Somatization Disorder Somatization disorder is an illness of multiple somatic
complaints in multiple organ systems that occurs over a period of several years and
results in significant impairment or treatment seeking, or both. Somatization
disorder is the prototypic somatoform disorder and has the best evidence of any of
the somatoform disorders for being a stable and reliably measured entity over many
years in individuals with the disorder. Somatization disorder differs from other
somatoform disorders because of the multiplicity of the complaints and the multiple
organ systems (e.g., gastrointestinal and neurological) that are affected. The
disorder is chronic and is associated with significant psychological distress, impaired
social and occupational functioning, and excessive medical-help-seeking behavior.

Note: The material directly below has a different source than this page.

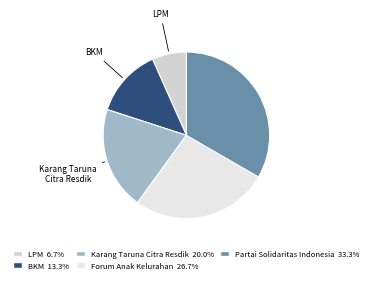

Count the number of slices in the pie.

5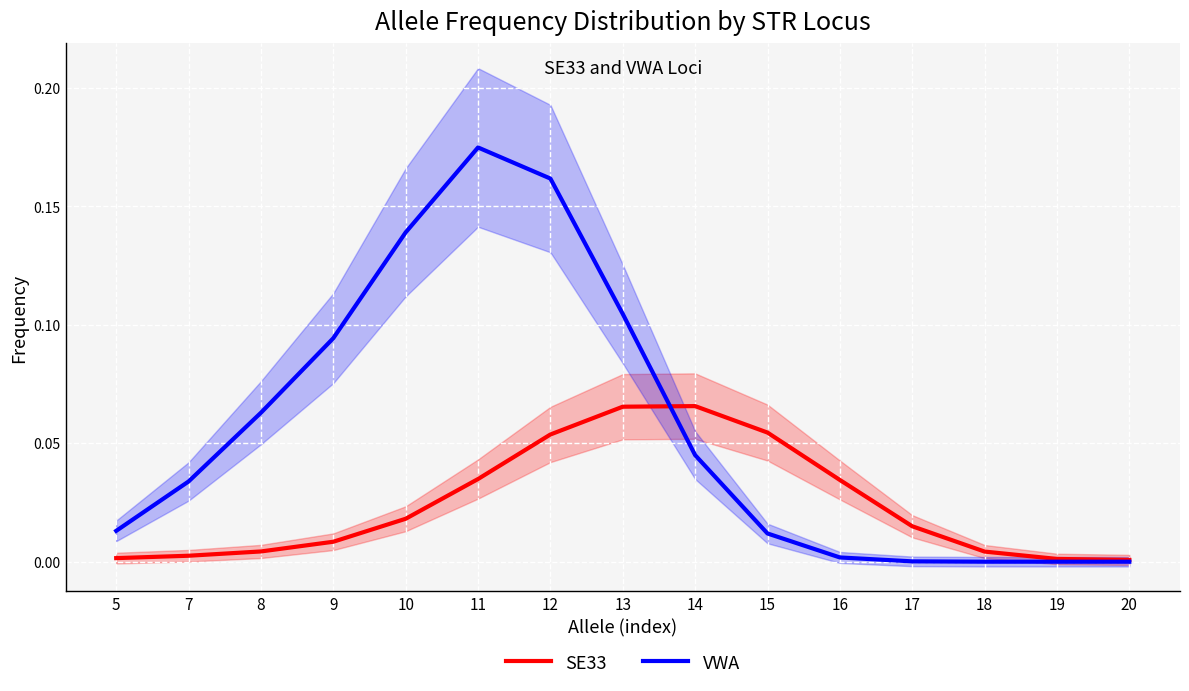

Is the value of SE33 at 12 greater than the value of VWA at 10?

No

Somatization disorder has been recognized since the time of ancient Egypt. An early
name for somatization disorder was hysteria, a condition incorrectly thought to
affect only women. (The word hysteria is derived from the Greek word for uterus,
hystera.) In the 17th century, Thomas Sydenham recognized that psychological
factors, which he called antecedent sorrows, were involved in the pathogenesis of
the symptoms. In 1859, Paul Briquet, a French physician, observed the multiplicity
of symptoms and affected organ systems and commented on the usually chronic
course of the disorder. Because of these clinical observations, the disorder was
called Briquet's syndrome until the term somatization disorder became the
standard in the United States.
Epidemiology The lifetime prevalence of somatization disorder in the general
population is estimated to be 0.2 percent to 2 percent in women and 0.2 percent in
men. Women with somatization disorder outnumber men 5 to 20 times, but the
highest estimates may be because of the early tendency not to diagnose
somatization disorder in male patients. Nevertheless, it is not an uncommon
disorder. With a 5-to-1 female-to male ratio, the lifetime prevalence of somatization
disorder among women in the general population may be 1 or 2 percent. Among
patients in the offices of general practitioners and family practitioners, 5 to 10
percent may meet the diagnostic criteria for somatization disorder. The disorder is
inversely related to social position and occurs most often among patients who have
little education and low incomes. Somatization disorder is defined as beginning
before age 30; it usually begins during a person's teenage years. Several studies
have noted that somatization disorder commonly coexists with other mental
disorders. About two thirds of all patients with somatization disorder have
identifiable psychiatric symptoms, and up to half have other mental disorders.
Commonly associated personality traits or personality disorders are those
characterized by avoidant, paranoid, self-defeating, and obsessive-compulsive
features. Two disorders not seen more commonly in patients with somatization
disorder than in the general population are bipolar I disorder and substance abuse.